Report: NYC subway crimes increased in 2022


New York City saw a decrease in shootings and homicides in 2022 over the previous year, but there was a 23 percent increase in major crimes and about a 30 percent increase in crimes in the subway system, according to data released by the city's police department.
The increase came as officers performed hundreds of thousands of additional police patrols in the transit system -- more than 1.5 million last year -- and arrests rose 47 percent.
The surge in subway patrols is necessary to reduce crime and put riders at ease, Mayor Eric Adams said at a briefing about the crime data on Thursday. "Once we stabilized that, we're going to right-size," he said. "You're going to see a normalizing of the number of people who are there."
Adams, a former police captain, has made tackling crime, which soared early during the pandemic, the central priority of his administration.
Subway ridership has stagnated at 60 percent of 2019 levels and as a result of the depressed ridership, New York's Metropolitan Transportation Authority (MTA) said in December that it would hike fares by 5.5 percent, cut spending and reduce service on some subway lines.
The New York City Police Department is spending an additional $20 million per month on overtime costs on top of regular levels, which pushed its overtime spending to $272 million through November.

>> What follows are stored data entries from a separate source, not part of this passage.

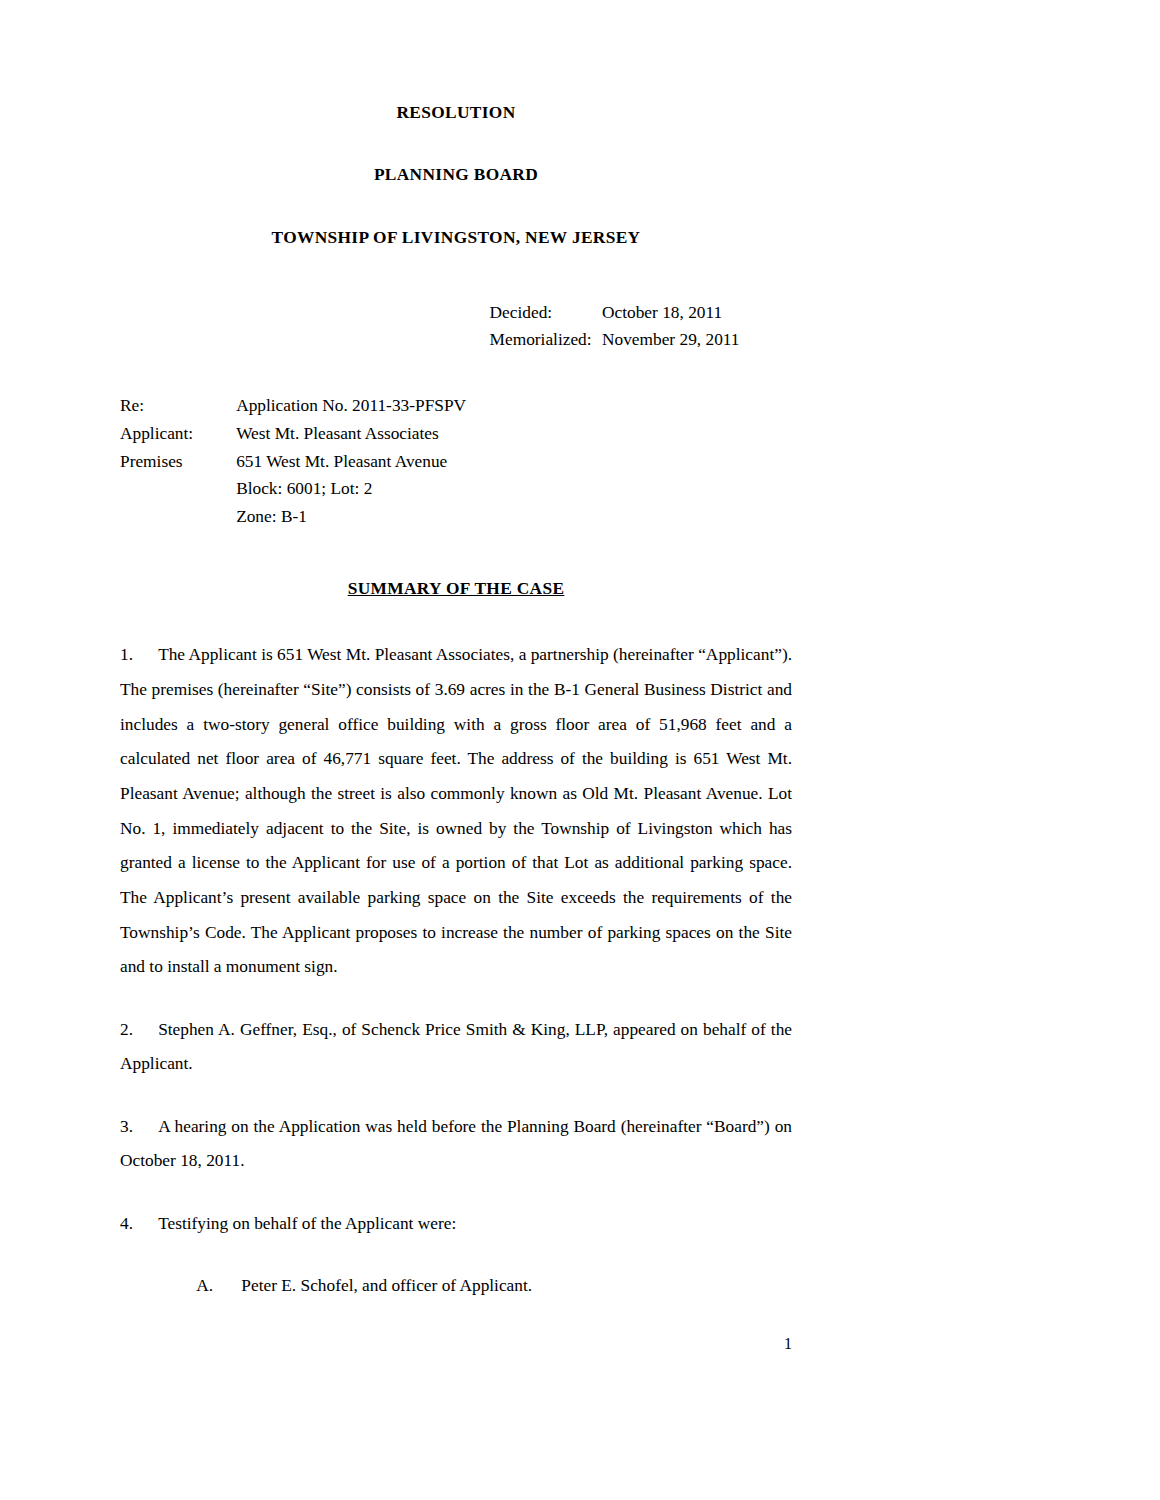RESOLUTION
PLANNING BOARD
TOWNSHIP OF LIVINGSTON, NEW JERSEY
| Decided: | October 18, 2011 |
| Memorialized: | November 29, 2011 |
| Re: | Application No. 2011-33-PFSPV |
| Applicant: | West Mt. Pleasant Associates |
| Premises | 651 West Mt. Pleasant Avenue |
| | Block: 6001; Lot: 2 |
| | Zone: B-1 |
SUMMARY OF THE CASE
1. The Applicant is 651 West Mt. Pleasant Associates, a partnership (hereinafter “Applicant”). The premises (hereinafter “Site”) consists of 3.69 acres in the B-1 General Business District and includes a two-story general office building with a gross floor area of 51,968 feet and a calculated net floor area of 46,771 square feet. The address of the building is 651 West Mt. Pleasant Avenue; although the street is also commonly known as Old Mt. Pleasant Avenue. Lot No. 1, immediately adjacent to the Site, is owned by the Township of Livingston which has granted a license to the Applicant for use of a portion of that Lot as additional parking space. The Applicant’s present available parking space on the Site exceeds the requirements of the Township’s Code. The Applicant proposes to increase the number of parking spaces on the Site and to install a monument sign.
2. Stephen A. Geffner, Esq., of Schenck Price Smith & King, LLP, appeared on behalf of the Applicant.
3. A hearing on the Application was held before the Planning Board (hereinafter “Board”) on October 18, 2011.
4. Testifying on behalf of the Applicant were:
A. Peter E. Schofel, and officer of Applicant.
1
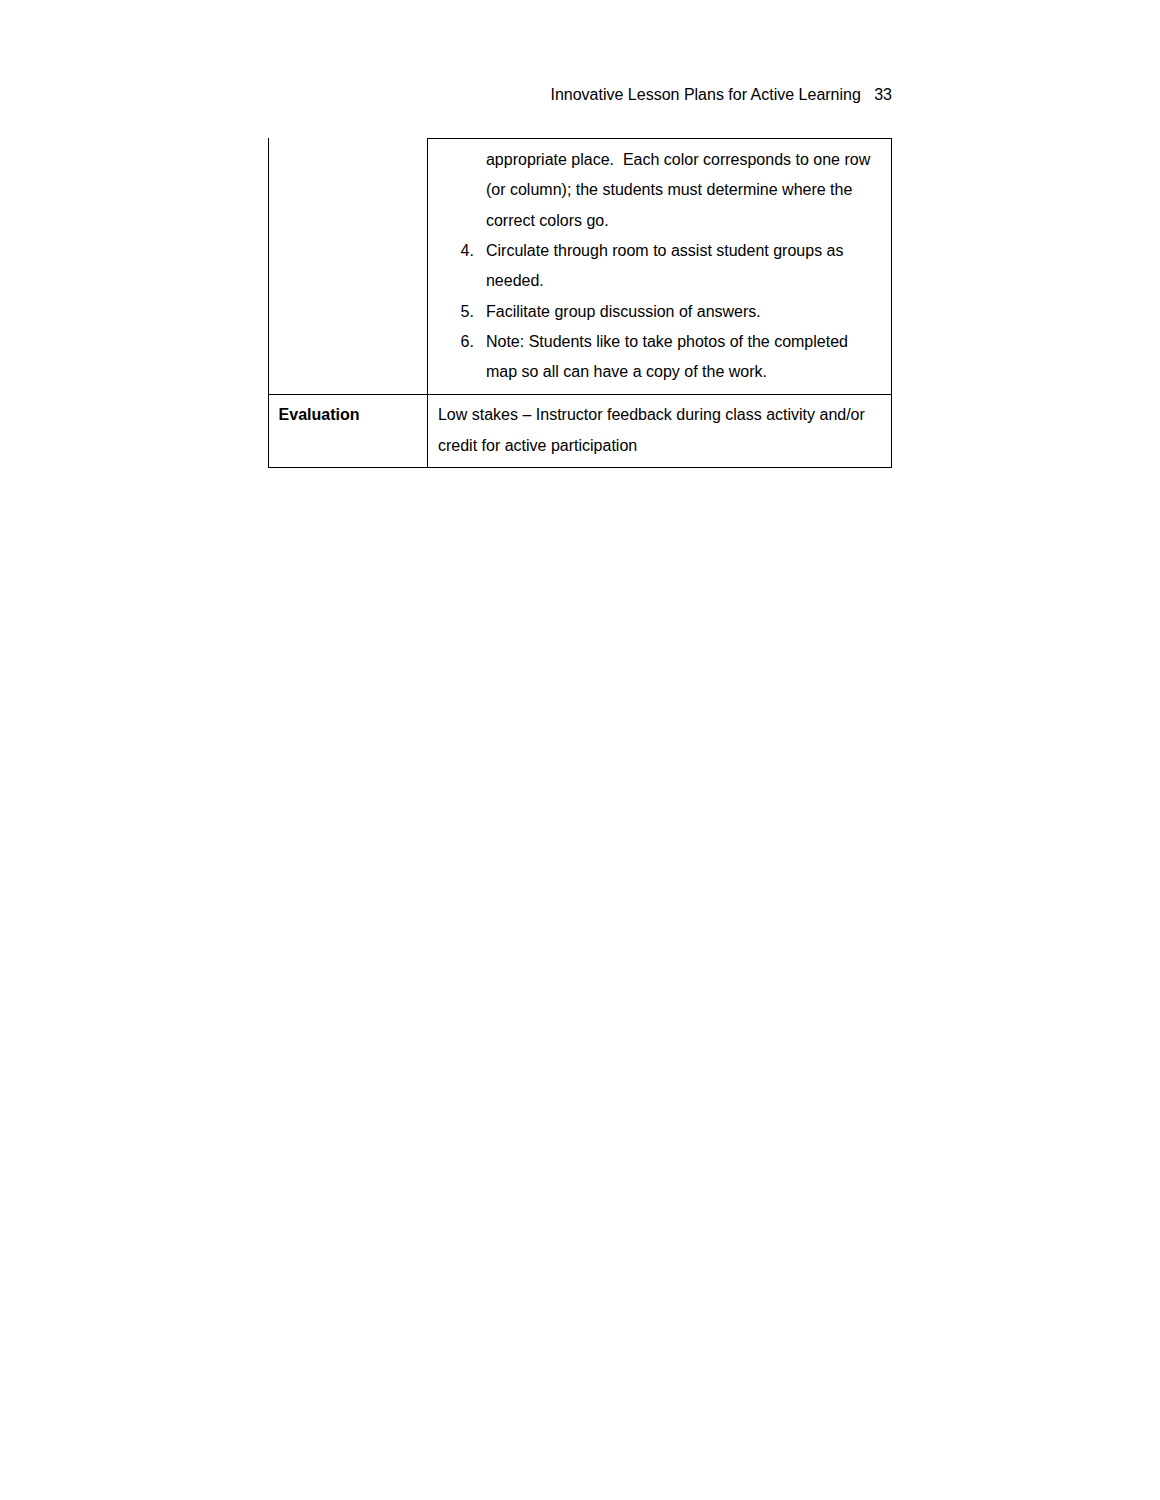Innovative Lesson Plans for Active Learning 33
| | appropriate place. Each color corresponds to one row (or column); the students must determine where the correct colors go. Circulate through room to assist student groups as needed. Facilitate group discussion of answers. Note: Students like to take photos of the completed map so all can have a copy of the work. |
| Evaluation | Low stakes – Instructor feedback during class activity and/or credit for active participation |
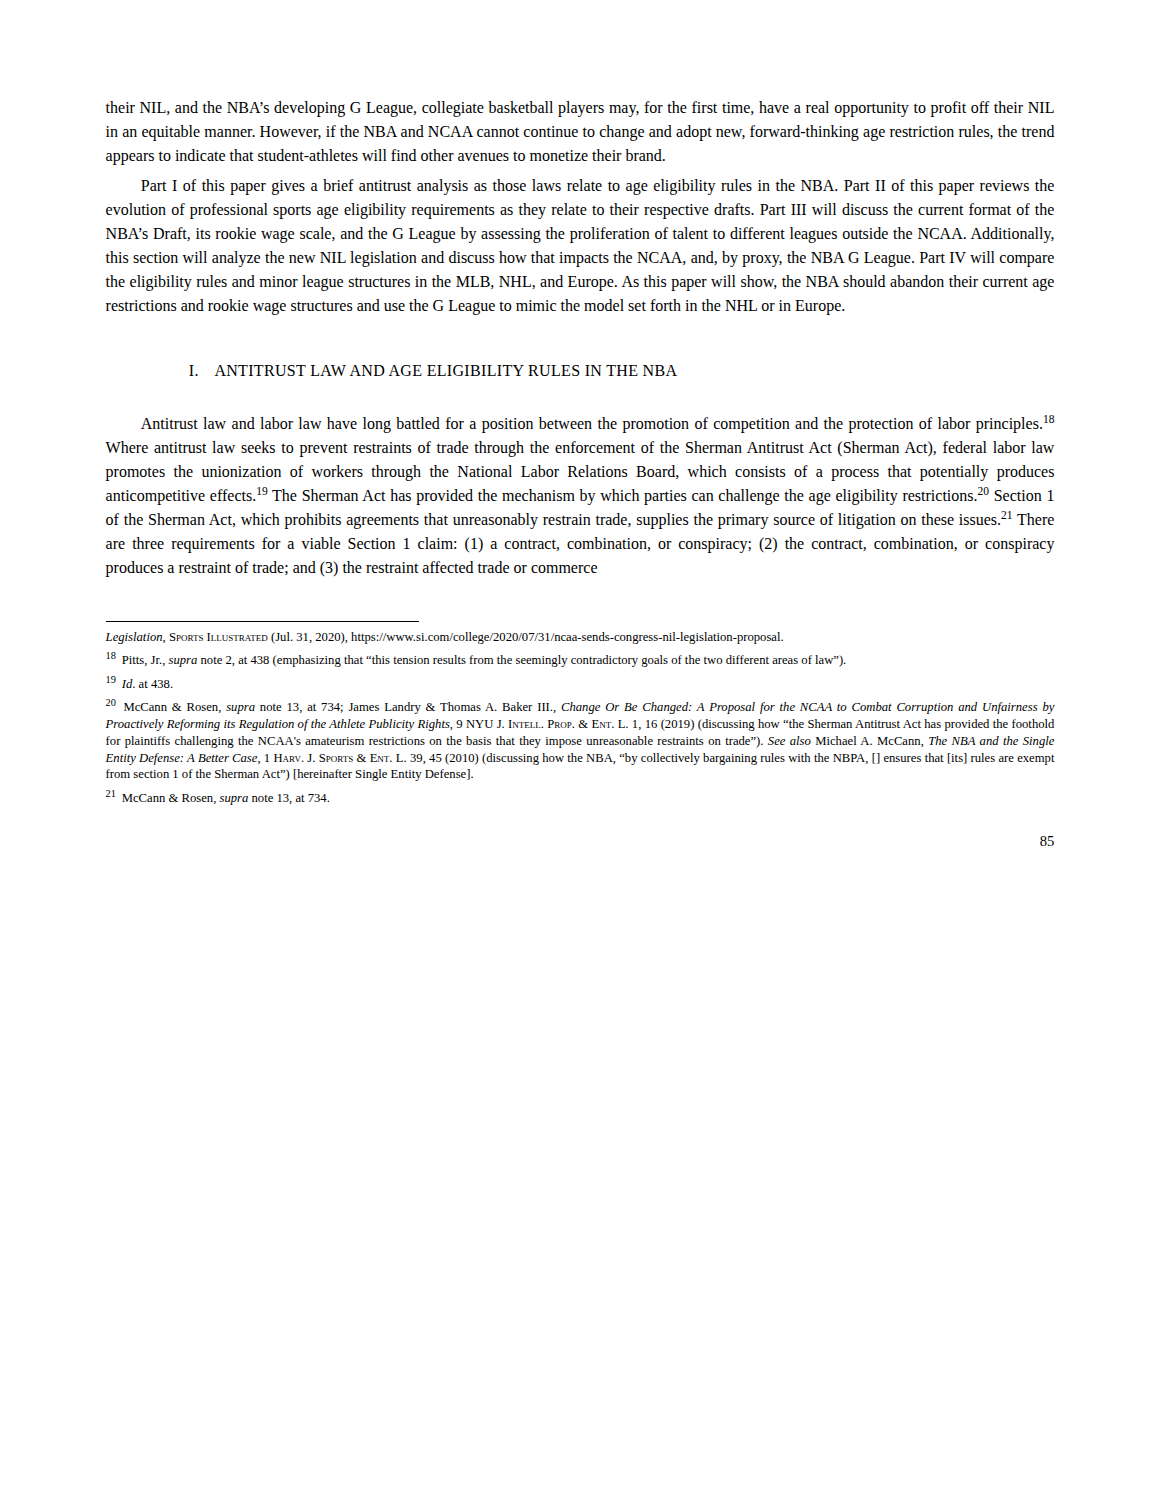their NIL, and the NBA’s developing G League, collegiate basketball players may, for the first time, have a real opportunity to profit off their NIL in an equitable manner. However, if the NBA and NCAA cannot continue to change and adopt new, forward-thinking age restriction rules, the trend appears to indicate that student-athletes will find other avenues to monetize their brand.
Part I of this paper gives a brief antitrust analysis as those laws relate to age eligibility rules in the NBA. Part II of this paper reviews the evolution of professional sports age eligibility requirements as they relate to their respective drafts. Part III will discuss the current format of the NBA’s Draft, its rookie wage scale, and the G League by assessing the proliferation of talent to different leagues outside the NCAA. Additionally, this section will analyze the new NIL legislation and discuss how that impacts the NCAA, and, by proxy, the NBA G League. Part IV will compare the eligibility rules and minor league structures in the MLB, NHL, and Europe. As this paper will show, the NBA should abandon their current age restrictions and rookie wage structures and use the G League to mimic the model set forth in the NHL or in Europe.
I. ANTITRUST LAW AND AGE ELIGIBILITY RULES IN THE NBA
Antitrust law and labor law have long battled for a position between the promotion of competition and the protection of labor principles.18 Where antitrust law seeks to prevent restraints of trade through the enforcement of the Sherman Antitrust Act (Sherman Act), federal labor law promotes the unionization of workers through the National Labor Relations Board, which consists of a process that potentially produces anticompetitive effects.19 The Sherman Act has provided the mechanism by which parties can challenge the age eligibility restrictions.20 Section 1 of the Sherman Act, which prohibits agreements that unreasonably restrain trade, supplies the primary source of litigation on these issues.21 There are three requirements for a viable Section 1 claim: (1) a contract, combination, or conspiracy; (2) the contract, combination, or conspiracy produces a restraint of trade; and (3) the restraint affected trade or commerce
Legislation, Sports Illustrated (Jul. 31, 2020), https://www.si.com/college/2020/07/31/ncaa-sends-congress-nil-legislation-proposal.
18 Pitts, Jr., supra note 2, at 438 (emphasizing that “this tension results from the seemingly contradictory goals of the two different areas of law”).
19 Id. at 438.
20 McCann & Rosen, supra note 13, at 734; James Landry & Thomas A. Baker III., Change Or Be Changed: A Proposal for the NCAA to Combat Corruption and Unfairness by Proactively Reforming its Regulation of the Athlete Publicity Rights, 9 NYU J. Intell. Prop. & Ent. L. 1, 16 (2019) (discussing how “the Sherman Antitrust Act has provided the foothold for plaintiffs challenging the NCAA's amateurism restrictions on the basis that they impose unreasonable restraints on trade”). See also Michael A. McCann, The NBA and the Single Entity Defense: A Better Case, 1 Harv. J. Sports & Ent. L. 39, 45 (2010) (discussing how the NBA, “by collectively bargaining rules with the NBPA, [] ensures that [its] rules are exempt from section 1 of the Sherman Act”) [hereinafter Single Entity Defense].
21 McCann & Rosen, supra note 13, at 734.
85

That's more than 70 percent of the annual overtime budget for the fiscal year that ends June 30, according to the city comptroller.
New York City saw a 23 percent increase in major crimes in 2022 even though there was a decline in shootings and homicides, according to the crime.
Surges in robbery, burglary and other crimes drove the increase in overall major crime last year compared with the prior year, despite the significant drop in shootings and murders.
Shootings and homicides in New York City fell in the last three months of 2022 compared to the same period last year, but other major crimes such as rape and assault rose, according to the data.